Union patronale suisse

25 mars 2011 10:32; Act: 25.03.2011 14:24 Print

Rejet des initiatives sur les salaires

L'Union patronale suisse (UPS) refuse toute obligation pour les entreprises d'accorder un revenu minimal à leurs employés et de restreindre les plus hauts salaires.

Une faute?

L'UPS rejette en conséquence les initiatives en ce sens lancées par la gauche et les syndicats.

Concrètement, l'UPS s'oppose à l'initiative sur les salaires minimaux lancée par l'Union syndicale suisse et qui prévoit d'ancrer dans la loi un revenu minimal de 4000 francs par mois, comme elle l'a indiqué vendredi devant la presse à Berne. L'organisation faîtière dénonce un montant «nettement supérieur» à celui versé dans des pays européens comparables.


Minimum vital

L'UPS craint également l'ampleur des changements qu'apporterait l'initiative. Une hausse de salaire pourrait concerner «400'000 salariés, soit 10% de la population active». Une intervention «si poussée» aurait un impact négatif sur l'emploi, relève l'UPS, qui met aussi en garde contre de possibles délocalisations des entreprises.

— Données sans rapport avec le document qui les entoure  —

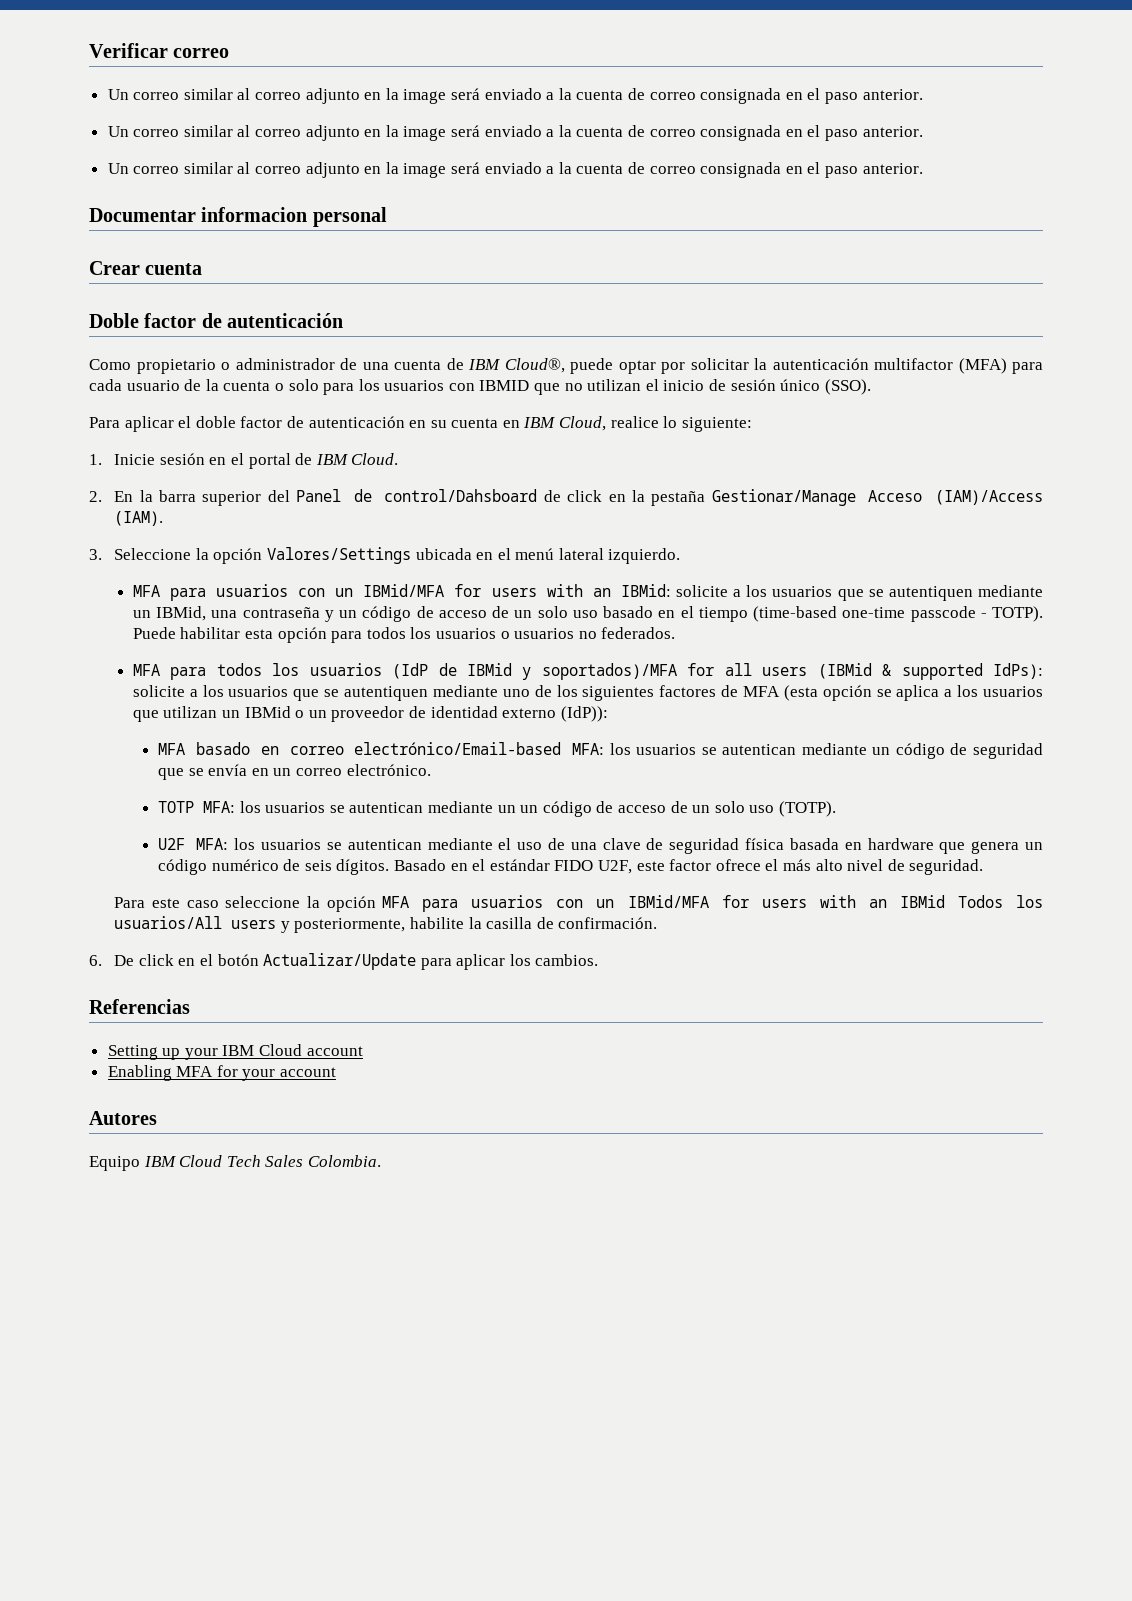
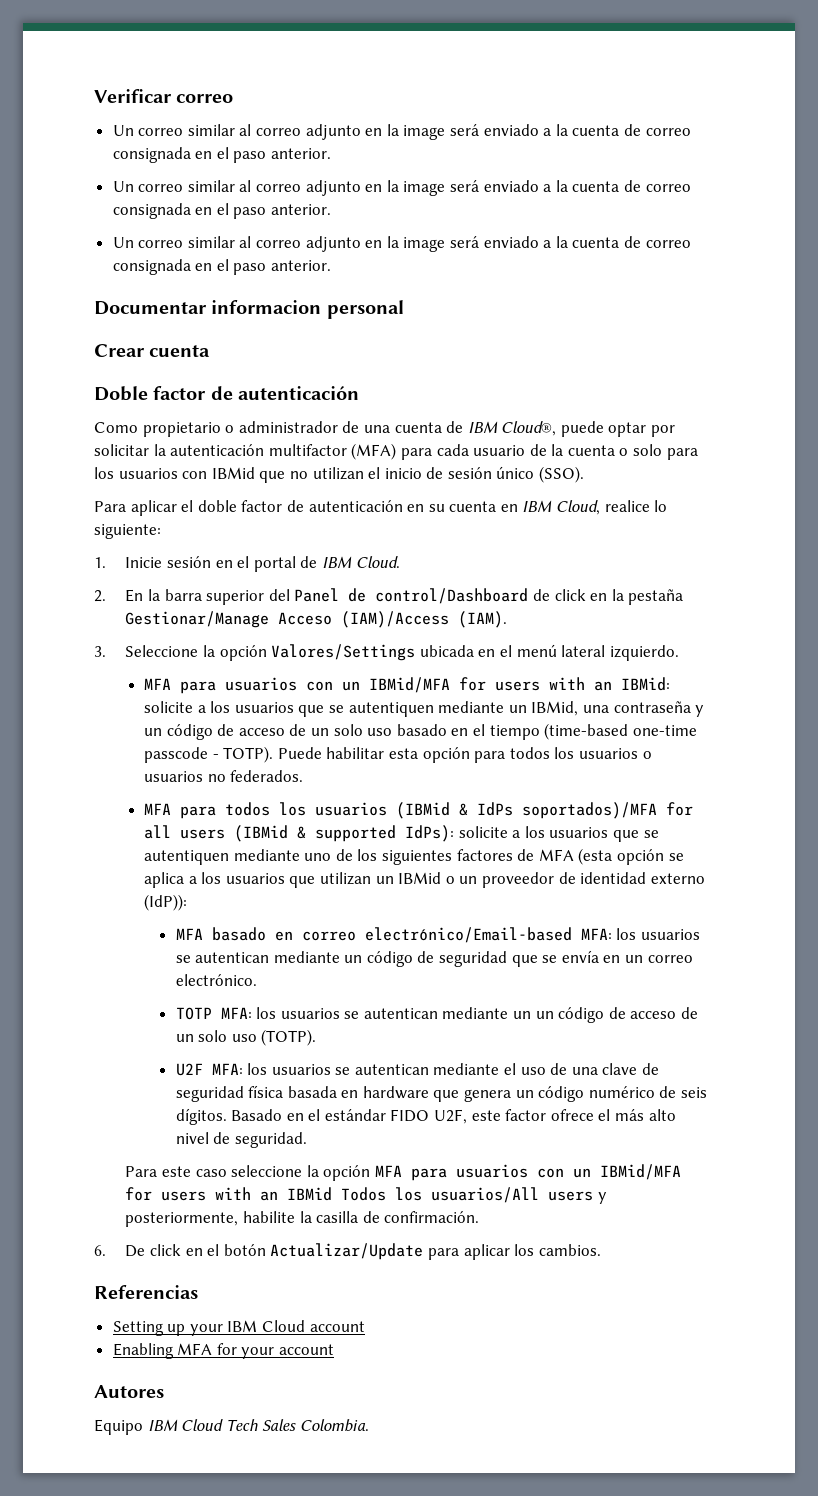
[479,380,530,391] IBMID -> [211,467,255,479] IBMid
[384,489,538,502] control/Dahsboard -> [375,588,529,604] control/Dashboard
[392,663,532,680] (IdP de IBMid y -> [396,802,514,819] (IBMid & IdPs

Le lien établi par les initiants entre salaire et minimum vital est aussi remis en question par l'UPS. «Chaque salaire ne suffit peut-être pas à assurer entièrement les besoins existentiels. (...) Selon les cas, un salaire considéré comme suffisant pour une personne seule ne le sera pas pour une famille», a indiqué son vice- président Wolfgang Martz.

Lorsque le salaire ne permet pas de couvrir tous les besoins, l'aide sociale comble le manque financier, relève l'UPS. «Un 'revenu minimum garanti' existe donc bel et bien chez nous».


Plafonnement

A l'autre bout de l'échelle salariale, l'UPS s'oppose aussi à l'initiative «1:12» des Jeunes socialistes. Le texte demande que dans une entreprise le salaire le plus haut ne dépasse pas un montant 12 fois plus élevé que le salaire le plus bas.

«Rien ne justifie une telle intrusion dans la politique salariale des entreprises, même pas les salaires exagérés de certains hauts dirigeants», s'est insurgé M. Martz. Cela irait à l'encontre de la flexibilité en matière d'emploi, qui fait le succès de la Suisse sur le plan international, a-t-il ajouté.

L'UPS se montre tout aussi inflexible quant au renforcement de la protection contre les licenciements, a-t-elle rappelé. Proposé par le Conseil fédéral, ce projet était en consultation jusqu'à la mi- janvier. L'UPS considère notamment comme trop important le relèvement de 6 à 12 mois de l'indemnité maximale versée suite à un licenciement abusif. Ce doublement pourrait être fatal aux PME.


Révision de l'AI

Par ailleurs, l'UPS se dit favorable à la 6e révision de l'assurance invalidité, adoptée par le Parlement lors de la session de printemps. Elle veut s'engager pour faciliter la réinsertion des personnes handicapées sur le marché du travail, l'une des mesures phares du premier volet de la révision. A cette fin, la faîtière compte sensibiliser les chefs d'entreprise à l'embauche de personnes handicapées.